TEXTO PROPORCIONADO:
----

Alien Romulus: capital (in)humano

A la memoria de Da Vinci,
que siempre estaba conmigo cuando escribía

Alien$

El universo de Alien, surgido de la mano del maestro Ridley Scott en 1979, lleva ya su buen tiempo recorriendo vericuetos que no le hacen justicia a la obra original. En este sentido, tiendo a considerar que Aliens (James Cameron, 1986) ha sido la principal responsable de apartar a la historia del horror cósmico para encasillarla en el género de acción.

Cuenta la leyenda que, durante la presentación de su idea para una secuela, James Cameron escribió en una pizarra la palabra Alien. Luego sumó una s al final para demostrar cómo arrastraría ese universo desde lo misterioso hacia lo estridente: Aliens. Los ejecutivos de la desaparecida 20th Century Fox no parecieron muy impresionados. Entonces Cameron jugó su carta final: tachó con una línea vertical la s para convertirla en un signo sumamente redituable: Alien$. Con este giro, el organismo perfecto perdió su condición ominosa para convertirse en un mero objeto de disección para científicos o de ejercicio de tiro para marines.

Hubo que esperar a que Ridley Scott regresara para encauzar la historia con Prometheus (2012) y Covenant (2017), reseñadas ambas para la 24 Cuadros por el Kapellmeister Mariano Castaño. Si bien es cierto que el desarrollo narrativo de estos filmes exhibe numerosos puntos flojos, las películas destacan no solo gracias al buen arte del director, sino también por los planteos filosóficos que proponen en torno a lo humano y lo no humano.

No más marines ni depredadores

Alien Romulus —dirigida por el uruguayo Fede Álvarez y estrenada en cines argentinos en agosto de 2024— procura regresar a las bases. Desde lo estético, la historia recupera la tecnología retrofuturista de los transbordadores interplanetarios con monitores de fósforo y los synthetics de Weyland-Yutani —primos hermanos de los replicants producidos por Tyrell— que actualizan su sistema operativo mediante microbandejas de CD. En lo narrativo, el relato combina la claustrofobia que desprenden los pasillos de una estación científica abandonada con la adrenalina que derraman las ametralladoras capaces de acribillar enjambres de xenomorfos.

----

ENTRADAS A PROCESAR:
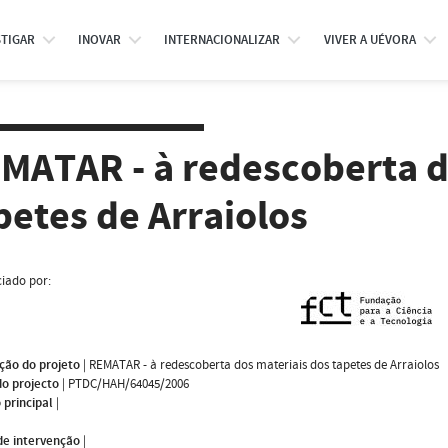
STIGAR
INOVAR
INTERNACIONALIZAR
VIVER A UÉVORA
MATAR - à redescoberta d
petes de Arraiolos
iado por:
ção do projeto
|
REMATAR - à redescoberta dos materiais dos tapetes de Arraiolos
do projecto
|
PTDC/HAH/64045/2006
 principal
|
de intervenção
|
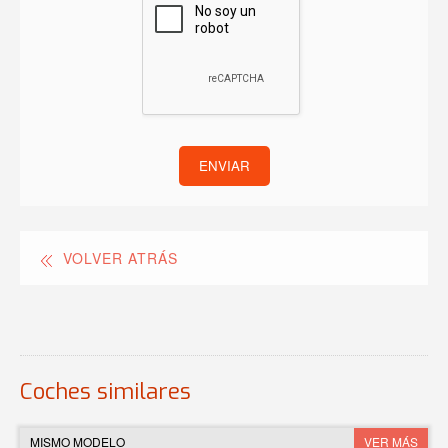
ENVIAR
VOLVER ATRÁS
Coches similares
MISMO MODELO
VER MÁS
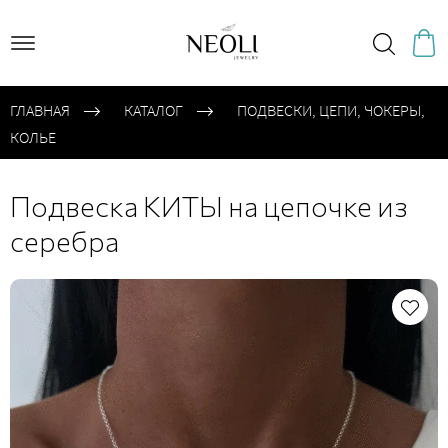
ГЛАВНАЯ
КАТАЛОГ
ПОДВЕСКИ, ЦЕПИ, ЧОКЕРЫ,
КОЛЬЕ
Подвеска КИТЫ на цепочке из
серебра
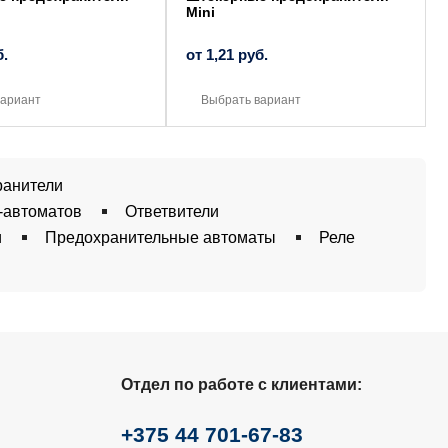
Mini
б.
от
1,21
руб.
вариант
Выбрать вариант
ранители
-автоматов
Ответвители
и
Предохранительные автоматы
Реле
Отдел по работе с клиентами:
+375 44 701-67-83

----

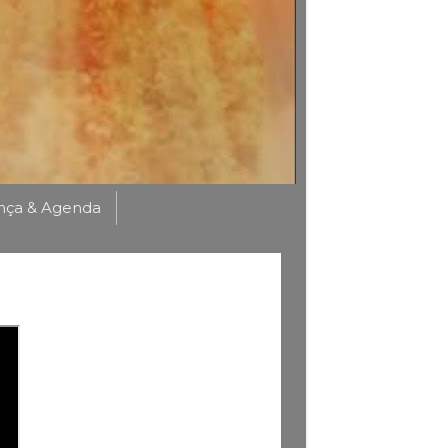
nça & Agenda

----

CONSIGNA 1: Devuelve cada línea de las entradas que contenga la cadena "redescoberta".
CONSIGNA 2: Prosigue la reseña sobre Alien Romulus a partir de su última oración.

RESPUESTA 1:
MATAR - à redescoberta d
REMATAR - à redescoberta dos materiais dos tapetes de Arraiolos

RESPUESTA 2:
Con respecto a lo actoral, la película se sostiene sobre la excelente interpretación de David Jonsson y Cailee Spaeny —quien viene de lucirse en esa película profética llamada Civil War (Alex Garland, 2024)—. Cailee Spaeny interpreta a Rain Carradine, joven nacida en Jackson, colonia minera en el espacio exterior bajo el control de Weiland-Yutani. David Jonsson a su vez da vida a Andy, un synthetic defectuoso al que Rain cuida como si fuera su hermano. Andy y Rain buscan iniciar una vida mejor en Yvaga, un asentamiento lejano, mucho más feliz y luminoso que Jackson. Sin embargo, Weiland-Yutani los obliga a cumplir con una cuota excesiva de trabajo que los mantiene cautivos. En ese momento, sus amigos Tyler (Archie Renaux), Kay (Isabela Merced), Bjorn (Spike Fearn) y Navarro (Aileen Wu) los contactan para proponerles un plan de escape. Los amigos han detectado la señal de lo que parece un enorme carguero de Weiland-Yutani que ha penetrado la órbita de Jackson. El plan consiste en visitar la nave abandonada a fin de reciclar las piezas que necesitan para trasladarse hasta Yvaga. Las cosas, por supuesto, no serán tan sencillas. Cuando los miembros del grupo arriben a la nave, descubrirán que aquello que ha arrasado con la tripulación del transbordador también intentará eliminarlos a ellos.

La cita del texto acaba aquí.